__TRECHO CITADO__.
▬▬▬▬▬▬
Por
Tich Nhat Hanh
Mestre
Linji avisava a seus amigos no caminho para que aqueles que sinceramente
estavam tentando viver o Dharma não fossem enganados pelos demônios, as pessoas
carecas vestindo robes de monges, vivendo nos templos e prostrando em frente do
Buda, enquanto ainda desejavam riqueza e ganho pessoal.
As
palavras do século nono são um pouco deferentes daquelas do século vinte e um,
mas têm o mesmo significado. Dizemos: “Seja você mesmo. Não tente ser ninguém
mais. Ser uma pessoa comum já é maravilhoso.”
Prática
não é trabalho duro. Quando trabalhamos duro em alguma coisa, sejam negócios ou
iluminação, então não podemos parar de forma a ver todas as maravilhas da vida
dentro de nós e à nossa volta. O Sutra do Coração (Prajna Paramita) diz isso
claramente: “Sem ganho, sem realização.” Porque você já é o que deseja ser. Não
há nada a se obter. Pare. Não faça nada. Pode parecer que não vamos a nenhum
lugar, mas de fato estamos profundamente no momento presente e somos capazes de
tocar a dimensão última.
Nossa
mente comum já está no caminho. Se nós continuarmos pensando sobre ir lá fora e
achar algo na vizinhança de nossa casa, então já estamos errando. Sabemos quem
o Buda é? Sabemos quem somos? Podemos ter uma idéia sobre nós mesmos, mas nossa
idéia não é ainda quem realmente somos. Não achamos ainda nosso verdadeiro ser.
A
palavra “Buda” é só uma palavra. O mestre Linji disse “Não procure o Buda, Buda
é apenas um termo vazio. Você conhece aquele que está buscando? Os mestres e os
Budas das três eras apenas buscaram o Dharma. No presente você olha para dentro
do Zen e estuda o caminho de forma a buscar o Dharma. Se você perceber o Dharma
então tudo está resolvido. Se você não percebeu isso, continuará a renascer nos
cinco destinos.”
▬▬▬▬▬▬
__EXERCÍCIO A__.
Segundo o trecho citado, o que diz claramente o Sutra do Coração?

Imagens acompanhadas de código-fonte:
▬▬▬▬▬▬
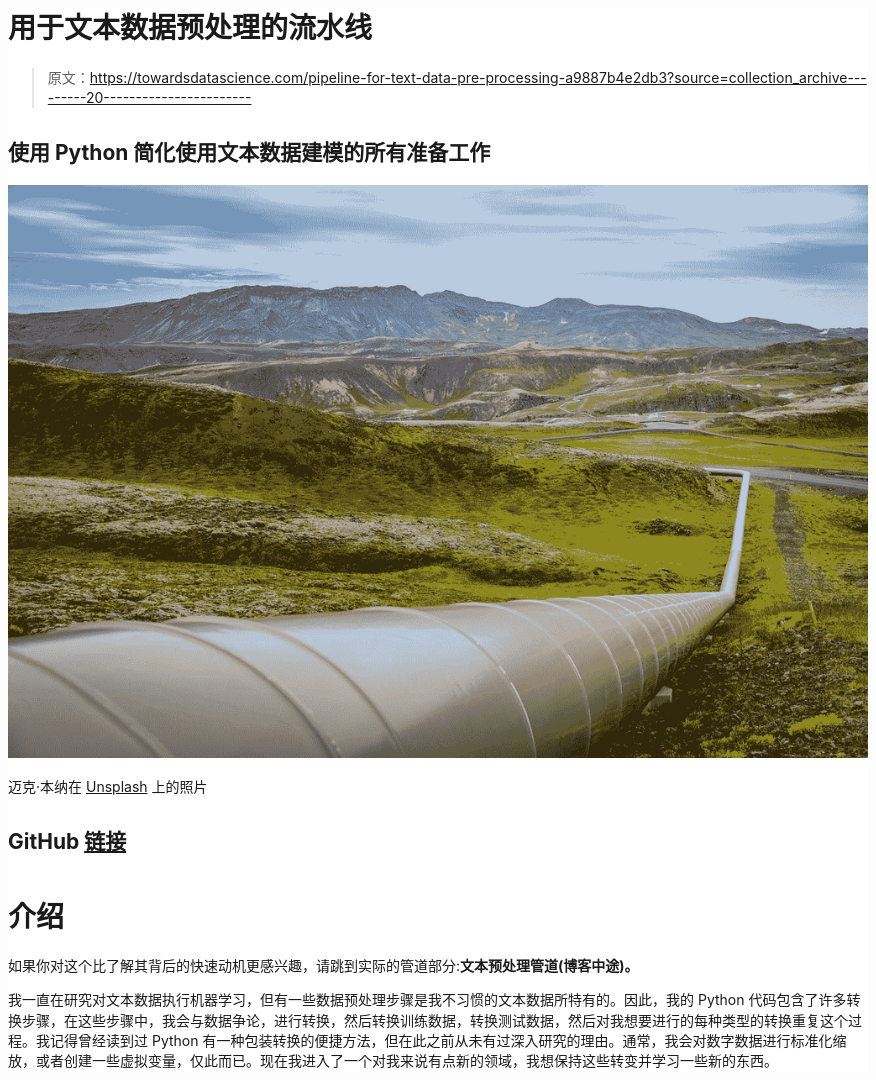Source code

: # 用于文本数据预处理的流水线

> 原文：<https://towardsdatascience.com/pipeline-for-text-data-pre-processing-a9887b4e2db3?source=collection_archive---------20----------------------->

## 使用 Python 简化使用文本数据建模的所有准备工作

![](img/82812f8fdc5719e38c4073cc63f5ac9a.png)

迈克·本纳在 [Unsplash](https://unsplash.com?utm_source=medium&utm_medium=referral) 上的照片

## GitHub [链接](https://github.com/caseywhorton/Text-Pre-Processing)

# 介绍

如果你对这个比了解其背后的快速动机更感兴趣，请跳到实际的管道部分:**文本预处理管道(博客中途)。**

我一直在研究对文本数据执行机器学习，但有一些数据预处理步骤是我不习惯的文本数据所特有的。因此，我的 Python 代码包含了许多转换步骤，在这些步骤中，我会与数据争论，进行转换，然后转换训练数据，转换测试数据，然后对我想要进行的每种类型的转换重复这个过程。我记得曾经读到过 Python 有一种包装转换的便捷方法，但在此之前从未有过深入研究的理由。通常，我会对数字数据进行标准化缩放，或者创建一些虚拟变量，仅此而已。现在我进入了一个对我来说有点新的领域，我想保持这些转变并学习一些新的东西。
▬▬▬▬▬▬
__EXERCÍCIO B__.
Informe, copiando-as por inteiro, todas as linhas das entradas em que aparece a palavra “Python”.

__RESPOSTA A__.
“Sem ganho, sem realização.”

__RESPOSTA B__.
## 使用 Python 简化使用文本数据建模的所有准备工作
我一直在研究对文本数据执行机器学习，但有一些数据预处理步骤是我不习惯的文本数据所特有的。因此，我的 Python 代码包含了许多转换步骤，在这些步骤中，我会与数据争论，进行转换，然后转换训练数据，转换测试数据，然后对我想要进行的每种类型的转换重复这个过程。我记得曾经读到过 Python 有一种包装转换的便捷方法，但在此之前从未有过深入研究的理由。通常，我会对数字数据进行标准化缩放，或者创建一些虚拟变量，仅此而已。现在我进入了一个对我来说有点新的领域，我想保持这些转变并学习一些新的东西。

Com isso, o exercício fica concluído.